中をのぞくと、細かな毛がびっしりと生えている。その中心に雌しべがあった。雄しべが雌しべより先に熟する両性花。

雌しべは雄しべが能力をなくしてから熟し、姿を見せる。自分の花粉では種ができない「自家不和合性」**の性質を持った花だ。

トラマルハナバチが飛んできた。花の内側の毛は、訪れた昆虫を確実に雄しべに押しつけ、花粉を運んでもらう役目を持っているのだろう***。

 

 (河北新報社提供 初出 1991.7.1)

 

ヤマホタルブクロ
Campanula punctata Lam. var. hondoensis (Kitam.) Ohwi
キキョウ科

園内での現状は不明(1959年採集の標本あり)。
ロックガーデンに植栽されています。→花の写真

基準変種のホタルブクロ(Campanula punctata Lam.)は草地にまれ。二の丸苗圃にやや少数生える。

* この花に下から接近し、花の内側の毛をたよりに潜り込み、奥の蜜を吸うといった難しいことができるのはマルハナバチの仲間です。

- [課題の要件] 上のヤマホタルブクロの花についての文章を、最後の文のあとから続けて書いてください。

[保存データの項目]
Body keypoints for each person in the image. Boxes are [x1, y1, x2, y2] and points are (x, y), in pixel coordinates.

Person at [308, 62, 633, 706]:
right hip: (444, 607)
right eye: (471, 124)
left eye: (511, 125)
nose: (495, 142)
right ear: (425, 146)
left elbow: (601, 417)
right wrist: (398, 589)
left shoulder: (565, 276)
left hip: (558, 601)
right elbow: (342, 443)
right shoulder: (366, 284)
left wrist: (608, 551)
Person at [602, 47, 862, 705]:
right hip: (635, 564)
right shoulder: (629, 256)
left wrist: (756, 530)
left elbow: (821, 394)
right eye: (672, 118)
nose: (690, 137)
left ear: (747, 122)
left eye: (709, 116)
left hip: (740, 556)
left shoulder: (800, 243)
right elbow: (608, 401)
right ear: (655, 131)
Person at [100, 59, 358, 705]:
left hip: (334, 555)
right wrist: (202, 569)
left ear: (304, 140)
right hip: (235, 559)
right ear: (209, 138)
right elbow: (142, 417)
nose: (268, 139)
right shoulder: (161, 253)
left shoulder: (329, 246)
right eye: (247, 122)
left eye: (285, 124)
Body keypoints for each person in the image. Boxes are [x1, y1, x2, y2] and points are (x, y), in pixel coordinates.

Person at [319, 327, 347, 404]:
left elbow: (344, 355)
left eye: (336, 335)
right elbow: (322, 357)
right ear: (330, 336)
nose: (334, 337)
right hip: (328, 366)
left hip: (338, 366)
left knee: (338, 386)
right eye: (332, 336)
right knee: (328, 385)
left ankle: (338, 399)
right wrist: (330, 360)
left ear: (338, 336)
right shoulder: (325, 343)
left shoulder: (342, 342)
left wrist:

- [解答]
** 雄しべと雌しべの成熟の時期がずれているだけでなく、もし自分の花粉が雌しべの頭(柱頭)についたとしても種子はできないようになっています(自家不和合性)。自殖を避ける、二重の仕組み。

*** ちょうどトラマルハナバチの背中に花粉がつくような花冠の大きさをしています。

「つかまえたホタルを入れておく袋」という美しい名前。なお、属名Campanulaは「小さな鐘」の意で、科名(キキョウ科、Campanulaceae)にも用いられています。宮沢賢治「銀河鉄道の夜」の登場人物カムパネルラの名は、おそらくこの科に属する植物からイメージしたものでしょう。